Les fourrages et les céréales sont produits en totalité sur l’exploitation, le sel et les minéraux biologiques proviennent de l’extérieur. Les rations d’hiver se composent de 6 kg de foin et autant d’enrubannage RGI-trèfle violet pour les fourrages. Pour les concentrés : 3,5 kg MS de maïs grain humide à l’auge, 1 à 3 kg de mélange céréalier dans un DAC et 100 gr de minéraux. La ration pendant la période de pâturage se compose d’herbe pâturée avec du foin et de l’enrubanné à volonté. Entre 1 à 3 kg de mélange céréalier est donné, mais uniquement au début.
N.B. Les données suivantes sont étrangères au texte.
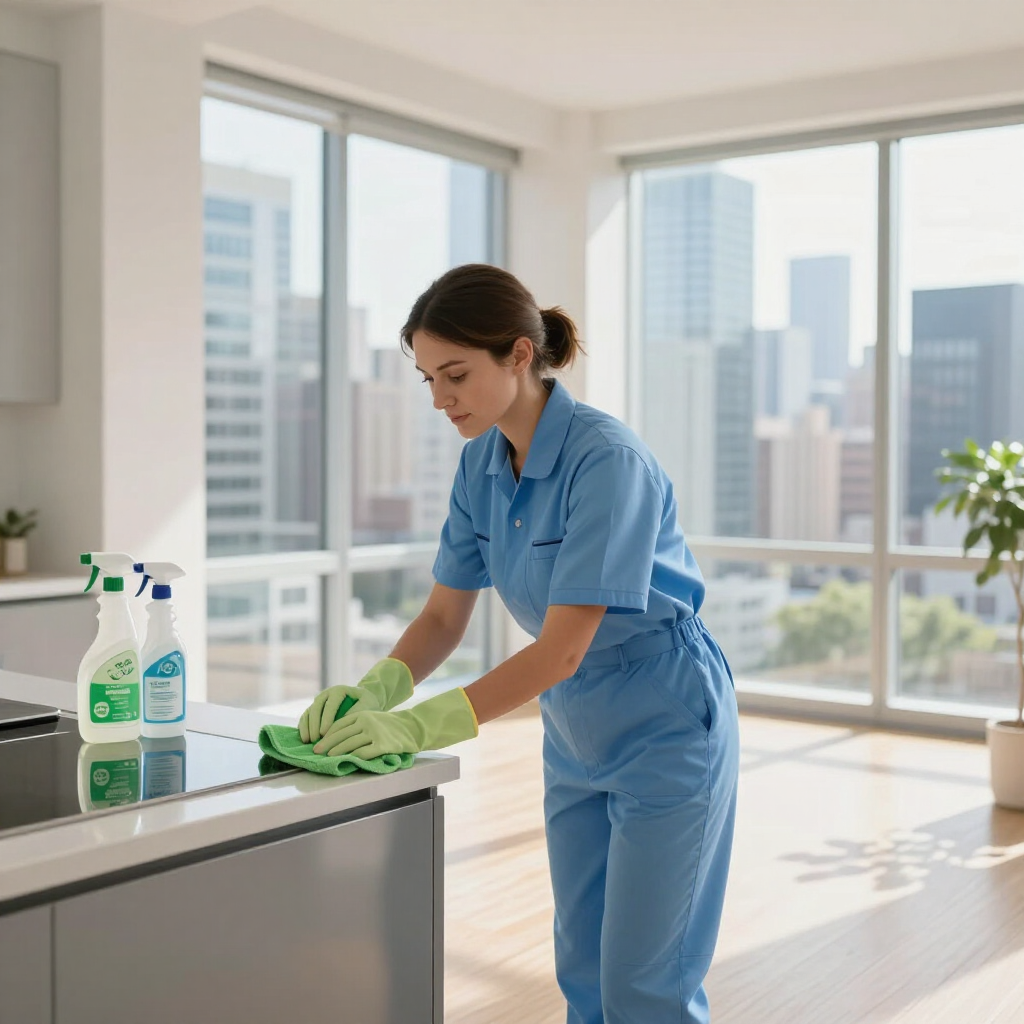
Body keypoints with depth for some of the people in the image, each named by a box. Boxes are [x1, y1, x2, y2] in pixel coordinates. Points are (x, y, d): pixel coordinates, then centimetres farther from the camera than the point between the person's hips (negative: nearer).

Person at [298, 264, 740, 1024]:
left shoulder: (608, 460, -26)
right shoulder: (482, 461, -3)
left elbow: (561, 649, -28)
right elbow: (445, 617, 0)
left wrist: (421, 726, -31)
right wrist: (372, 692, -17)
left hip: (667, 729, -7)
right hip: (576, 739, 7)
Toutes les génisses sont conservées pour du vêlage 3 ans et la monte naturelle est pratiquée en totalité.

D’octobre 2012 à septembre 2013, 200 000 litres de lait sont vendus à 437, 15 euros/1 000 l et 12 000 litres sont distribués aux veaux. Les vaches ont produit en moyenne 4 200 litres, en dessous de leurs performances, à cause des problèmes climatiques et de la mauvaise qualité des fourrages. La quantité de concentrés est estimée à 340 kg de mélange céréalier et 360 kg MS maïs humide/vache, soit 170 gr/litre et 41 euros/1 000 l. Le système bio a permis à l’exploitation de faire 20 000 euros de plus-value en produits, pour le même volume, en comptant sur les aides à la conversion. De plus, l’autonomie fourragère permet de diviser par deux les charges opérationnelles (voir tableau ci-contre) sans être tributaire des cours de l’aliment.
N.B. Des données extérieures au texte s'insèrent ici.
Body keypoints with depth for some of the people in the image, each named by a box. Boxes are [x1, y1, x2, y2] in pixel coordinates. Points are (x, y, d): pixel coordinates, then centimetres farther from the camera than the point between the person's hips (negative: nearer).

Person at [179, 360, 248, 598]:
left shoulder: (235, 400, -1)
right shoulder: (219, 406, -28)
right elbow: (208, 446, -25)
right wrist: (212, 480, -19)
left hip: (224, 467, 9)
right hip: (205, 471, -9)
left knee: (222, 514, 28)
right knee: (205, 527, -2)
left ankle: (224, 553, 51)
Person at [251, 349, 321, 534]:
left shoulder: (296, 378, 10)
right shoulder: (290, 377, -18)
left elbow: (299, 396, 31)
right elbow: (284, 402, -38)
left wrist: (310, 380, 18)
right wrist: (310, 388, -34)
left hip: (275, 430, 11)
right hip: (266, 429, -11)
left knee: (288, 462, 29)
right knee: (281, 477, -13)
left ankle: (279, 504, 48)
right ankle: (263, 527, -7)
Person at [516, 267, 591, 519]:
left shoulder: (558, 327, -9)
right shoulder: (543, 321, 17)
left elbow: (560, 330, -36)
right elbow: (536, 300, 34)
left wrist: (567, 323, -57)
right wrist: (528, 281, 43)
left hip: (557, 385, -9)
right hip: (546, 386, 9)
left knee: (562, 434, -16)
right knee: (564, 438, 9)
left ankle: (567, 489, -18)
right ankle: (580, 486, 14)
Le bio est également présent dans la filière viande, la demande est grande, surtout pour les steaks hachés. Le prix est supérieur d’environ 20 %, mais selon les années, il peut être le même que la viande conventionnelle.. Le bio exige une approche globale personnalisée du système d’exploitation d’un candidat à la conversion. Quelle que soit la filière, il est important de se renseigner pour savoir si le marché du bio est porteur dans votre secteur. Pour tous renseignements, vous pouvez contacter la Chambre d’Agriculture.

Suite de cet article dans notre édition du 02 Mai 2014.
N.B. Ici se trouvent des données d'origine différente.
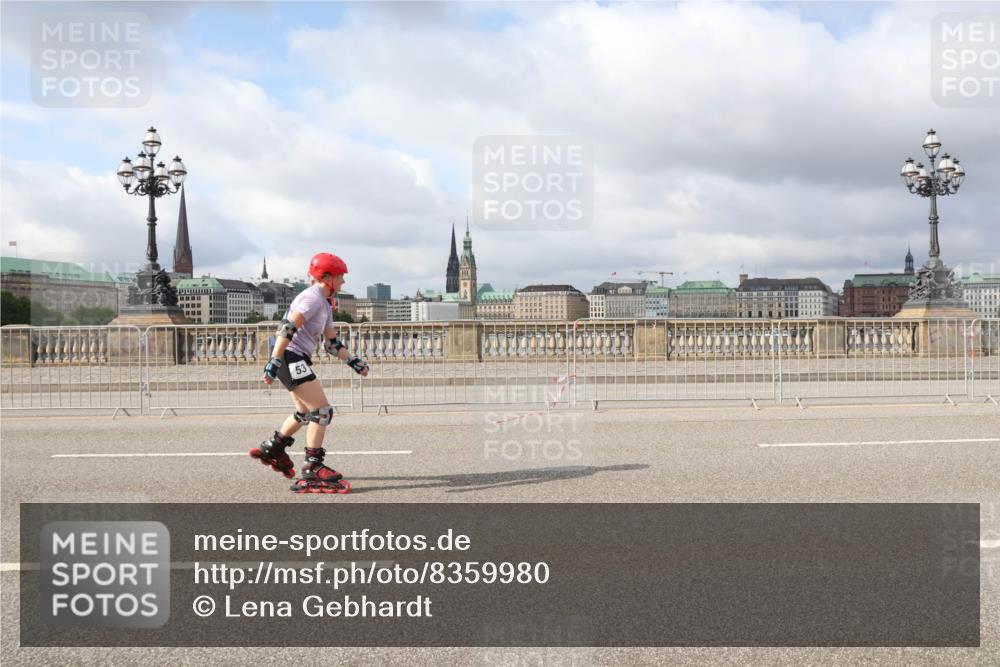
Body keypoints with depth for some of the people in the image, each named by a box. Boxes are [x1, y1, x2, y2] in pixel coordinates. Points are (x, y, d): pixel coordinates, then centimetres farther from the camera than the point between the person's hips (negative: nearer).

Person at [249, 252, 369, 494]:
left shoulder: (325, 304, 18)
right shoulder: (312, 298, -14)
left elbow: (333, 343, 21)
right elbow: (287, 329, -24)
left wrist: (353, 362, 13)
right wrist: (274, 363, -30)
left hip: (297, 360, 11)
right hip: (290, 357, -11)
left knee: (306, 413, 24)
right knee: (322, 410, -12)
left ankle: (272, 448, 38)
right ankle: (312, 471, -11)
Les fermes bio ouvertes sont des portes ouvertes à l’initiative de la Fédération Régionale des Agrobiologiques (FRAB) et son réseau (GAB 52), en partenariat avec la Chambre d’Agriculture de Haute-Marne et sa mission agronomique de protection des eaux (MAPE). Grâce au soutien financier du Conseil Régional et des Agences de l’Eau Rhin Meuse et Seine Normandie, ces portes ouvertes ont pour objectifs de faire (re)découvrir le mode de production bio, sous l’angle de la protection de la qualité de l’eau. Des pratiques alternatives à la portée de tous, visant entre autres, à reconquérir et préserver la qualité de l’eau. En Haute-Marne, certains captages d’eau potable et des cours d’eau sont pollués par les pesticides d’origine agricole. Les fermes bio permettent de préserver la qualité de l’eau puisqu’aucun intrant chimique n’est toléré.